An increase in cardiovascular incidents in post-menopausal women suggests that estrogens play an essential protective role against cardiovascular disease. Menopause creates unhealthy changes in plasma lipoprotein levels that can be reversed by post-menopausal estrogen replacement therapy (81). Studies have demonstrated that estrogens are important for normal cell proliferation in blood vessels. When physiological angiogenesis is lacking or insufficient, a setting is created for various cardiovascular diseases (82). Estrogens regulate lipid and cholesterol levels and may provide protection by increasing plasma high-density lipoprotein levels (83). Furthermore, estrogens may modulate inflammatory responses within vascular cells, may cause stem cell death and may also be involved in the development of hypertrophy (84).
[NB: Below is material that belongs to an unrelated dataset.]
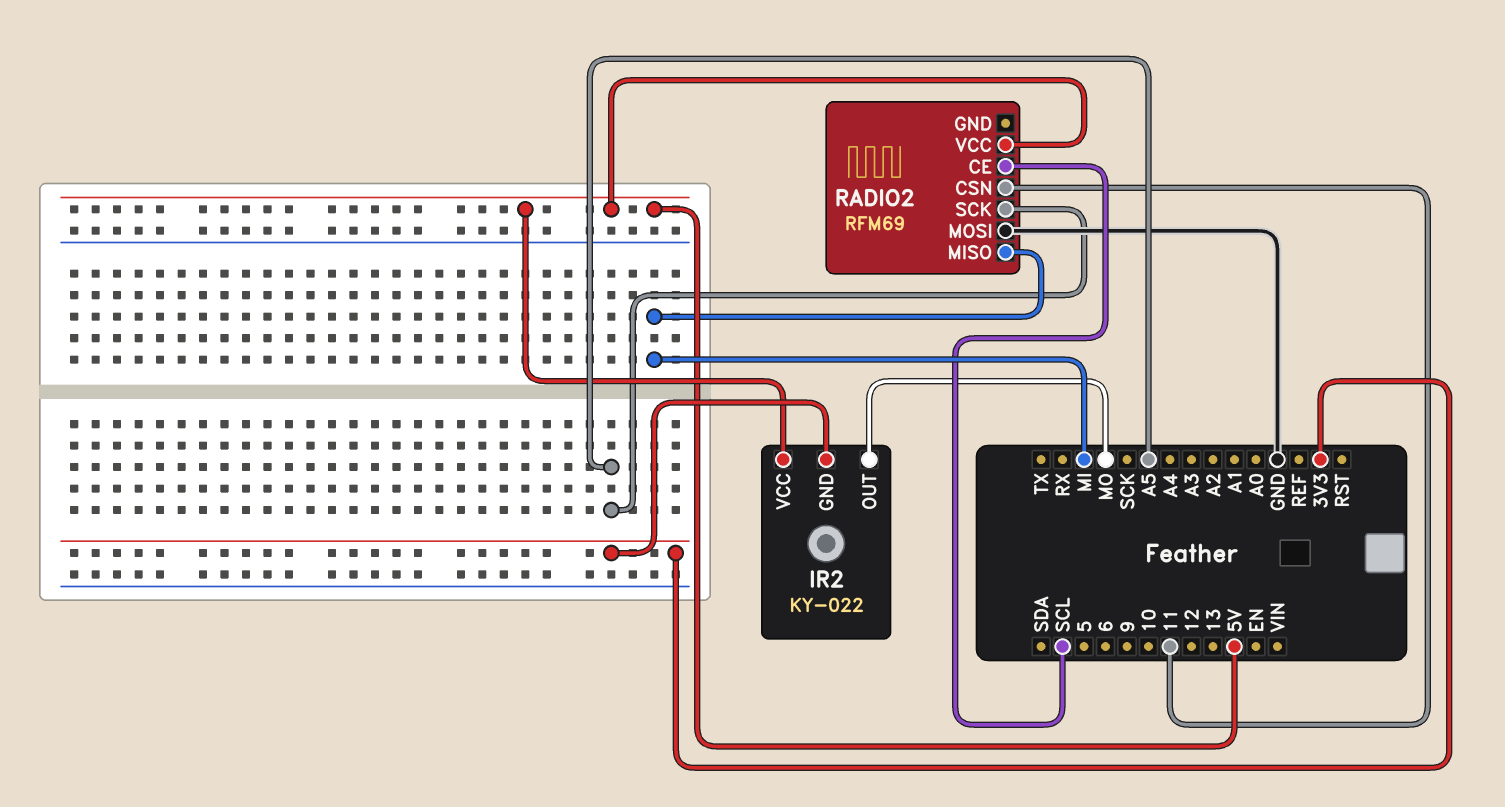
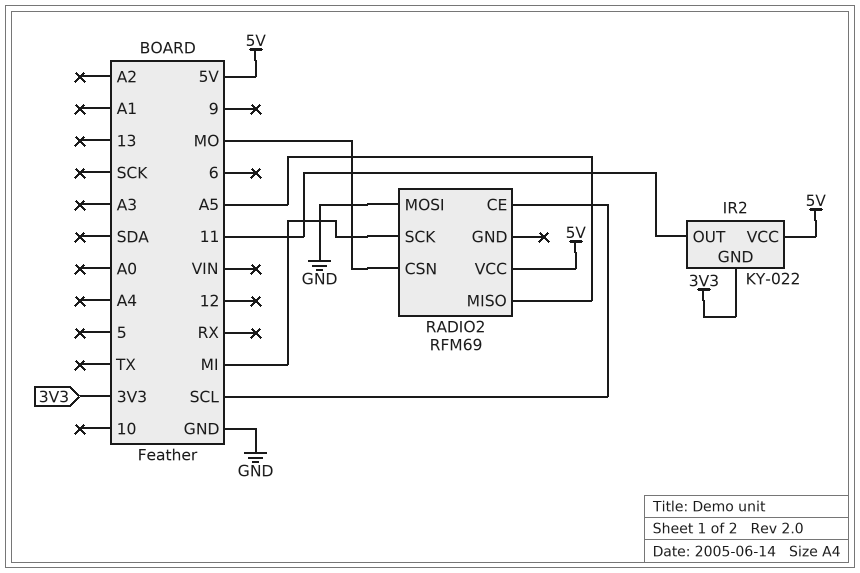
IR2 pin OUT: MO -> 11
RADIO2 pin CSN: 11 -> MO
RADIO2 pin MISO: MI -> A5
RADIO2 pin SCK: A5 -> MI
The high expression of CB1 and CB2 receptors in atherosclerotic plaques indicates an important role of the endocannabinoid system in atherosclerosis (80). A higher expression of CB1 receptors is also associated with cardiovascular risk factors, such as obesity and dyslipidemia and CB1 agonists have been shown to increase the amount of reactive oxygen species, and thus to induce the apoptosis of endothelial cells in coronary arteries (85,86). In an animal model of atherosclerosis, CB1 antagonists have proven useful; they reduce the accumulation of oxygenated low-density lipoproteins in macrophages, reduce inflammatory reactions in small blood vessels, decrease the proliferation of smooth muscle cells in vessel walls and, consequently, delay disease progression (80). The CB2 receptors have also been proven to play a significant role in the pathogenesis of atherosclerosis. In a previous study, the progression of atherosclerotic plaques in a mouse model was shown to be attenuated by the administration of THC. This effect was nullified by the subsequent administration of a selective CB2 antagonist (87). On the other hand, CB2 agonists reduce the accumulation of lipids in human foam cells (88). Cannabinoids also lower the expression of CD36 receptor, which promotes the release of pro-inflammatory cytokines and increases its own expression (89).

The induction of prostatic cancer by androgens (specifically by testosterone replacement therapy) is still a controversial issue (105), but there is little doubt that the activation of AR by testosterone and dihydroxytestosterone contributes significantly to the progression of metastatic prostate cancer (106). Cannabinoids, on the other hand, have some protective functions. Synthetic cannabinoid quinoines have anti-proliferative effects in vitro and prostate antitumor activity in vivo (107). Another study found that cannabidiol inhibited prostate carcinoma growth in vitro and in vivo via the stimulation of intrinsic pathways of apoptosis. The pro-apoptotic effects of cannabidiol were due to transient receptor potential cation channel subfamily M member 8 (TRPM8) antagonism, the downregulation of AR, p53 activation and the elevation of reactive oxygen species (108).